Der zweite Kampf gegen eine Japanerin scheint schnell entschieden: Nach dem Abtasten gelingt Fautsch ein sauberes 1:0, nach anderthalb Minuten steht es 3:0. Der Kampf muss für die Defensivspezialistin gewonnen sein, meint ihr Trainer. „Kleiner Fehler“, moniert er das schnell folgende 1:3. Beim 2:3, eine halbe Minute vor Schluss, ärgert sich der Coach: „Das ist Leichtsinn.“ Mit einem „Come on“ treibt die Linkshänderin ihre Konzentration wieder hoch und belohnt sich mit dem entscheidenden 4:2.

Eine junge Spanierin beherrscht sie dann klar.

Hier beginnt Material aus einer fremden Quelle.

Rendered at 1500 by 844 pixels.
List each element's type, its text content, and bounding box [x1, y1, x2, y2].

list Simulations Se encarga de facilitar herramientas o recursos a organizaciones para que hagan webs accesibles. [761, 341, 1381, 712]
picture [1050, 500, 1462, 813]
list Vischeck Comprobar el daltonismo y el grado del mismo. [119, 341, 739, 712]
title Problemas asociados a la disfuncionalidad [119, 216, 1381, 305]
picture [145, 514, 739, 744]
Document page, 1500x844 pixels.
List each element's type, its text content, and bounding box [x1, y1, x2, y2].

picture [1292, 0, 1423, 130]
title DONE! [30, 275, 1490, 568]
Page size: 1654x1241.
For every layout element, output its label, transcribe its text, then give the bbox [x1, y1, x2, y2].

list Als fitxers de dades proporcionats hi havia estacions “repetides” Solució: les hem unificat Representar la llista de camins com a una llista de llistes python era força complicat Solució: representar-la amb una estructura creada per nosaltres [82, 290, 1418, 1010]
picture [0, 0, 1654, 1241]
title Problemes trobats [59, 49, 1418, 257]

Der Trainer hält sich fast die ganze Zeit im Hintergrund, denn seine routinierte Fechterin Lis Fautsch weiß meist selber genau, was sie tun muss. Wie sie im Schach mit flinker Klinge etwaige athletische und koordinative Nachteile gegen jüngere Gegnerinnen mit strategischem und mentalem Geschick ausgleicht. Nach dem Sieg über die Spanierin gerät Fautsch gegen die Venezuelanerin Betyumil Posada in Rückstand. „Das wird interessant“, kommentiert Hauch. Aber mit der Hilfe einer kurzen, präzisen Anweisung ihres Trainers fechtet sie sich ruhig zum Sieg.

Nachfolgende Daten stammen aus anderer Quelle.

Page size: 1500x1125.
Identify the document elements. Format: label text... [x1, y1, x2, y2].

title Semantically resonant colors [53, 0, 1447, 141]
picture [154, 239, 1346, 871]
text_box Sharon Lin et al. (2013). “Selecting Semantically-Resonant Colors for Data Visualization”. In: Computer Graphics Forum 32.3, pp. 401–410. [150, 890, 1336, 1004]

Sechs Siege in sechs Gefechten

„Jetzt tigert sie schon rum, sie hat den sechsten Sieg im sechsten Gefecht im Kopf“, bemerkt er über seinen Schützling in den Kampfpausen. Seine Athletin lag die Woche über wegen eines Magenvirus flach. Auch deshalb käme ihr die Abkürzung in die Hauptrunde recht. Die erforderte Konzentration ist an einem langen Qualifikationstag dermaßen hoch, dass sie abends Kopfschmerzen hat. 

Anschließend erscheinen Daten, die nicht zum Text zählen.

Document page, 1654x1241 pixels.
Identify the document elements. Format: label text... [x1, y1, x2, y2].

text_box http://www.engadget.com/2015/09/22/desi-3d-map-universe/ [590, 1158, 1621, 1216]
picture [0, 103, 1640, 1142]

Gegen die Litauerin Vikte Azukaite muss sie wieder mit Nachteil ins Sudden Death und glaubt schon mit einem enttäuschten Aufschrei, verloren zu haben. Doch ihr Konter war noch eben rechtzeitig für einen Doppeltreffer. Am Ende gelingt ihr der fünfte Sieg. Es folgt für sie ein kleines Finale um den Direkteinzug ausgerechnet gegen eine Kanadierin aus einer internationalen Pariser Fechtgruppe. Das ist auch ein Trainerduell, denn jener Franzose hatte im Viertelfinale der letztjährigen Weltmeisterschaft mit einem Protest im Sudden Death dafür gesorgt, dass ein Treffer von Lis Fautsch gegen die spätere brasilianische Weltmeisterin Nathalie Moellhausen fälschlicherweise annulliert wurde.  

Olympiateilnahme ungewiss

Mit mindestens einer Medaille statt dem siebten Platz bei der WM und diesen Punkten hätte sie bessere Chancen auf einen von nur zwei Weltranglistenplätzen in Tokio für europäische Einzelfechterinnen. Vergangenen Gelegenheiten will sie jedoch nicht nachtrauern, dafür fordern die aktuellen Herausforderungen wie das Sudden Death gegen Malinka Hoppe zu viel Präsenz. „Beide wollen nicht, beide zocken“, sagt ein angespannter Hans-Jürgen Hauch. Beim erfolgreichen Konter schreit auch er auf, doch weniger ausdauernd als eine Lis Fautsch, die die vielen Minuten angespannter Höchstkonzentration immer wieder aus sich rausbrüllt. Am Ende gewinnt Fautsch auch gegen Hoppe. 

Am Samstag folgt dann das Aus in der Runde der besten 64. Gegen die Italienerin Francesca Boscarelli muss sich Fautsch knapp mit 14:15 geschlagen geben. Nach den verpassten Olympischen Spielen in Rio de Janeiro wurde sie dort ein Jahr später Siebte im Weltcup, erreichte als Siebte bei der EM 2017 auch eines ihrer beiden Karriereziele und das andere bleibt die Olympiateilnahme. Diese entscheidet sich beim Qualifikationsturnier im April. Die Niederlage im 64er-Feld in Barcelona macht die Direktqualifikation über die Rangliste wohl auch rechnerisch unmöglich.

Lis’ Art zu fechten ist, auch wegen ihres Alters, eher defensiv mit Kontern und Cleverness.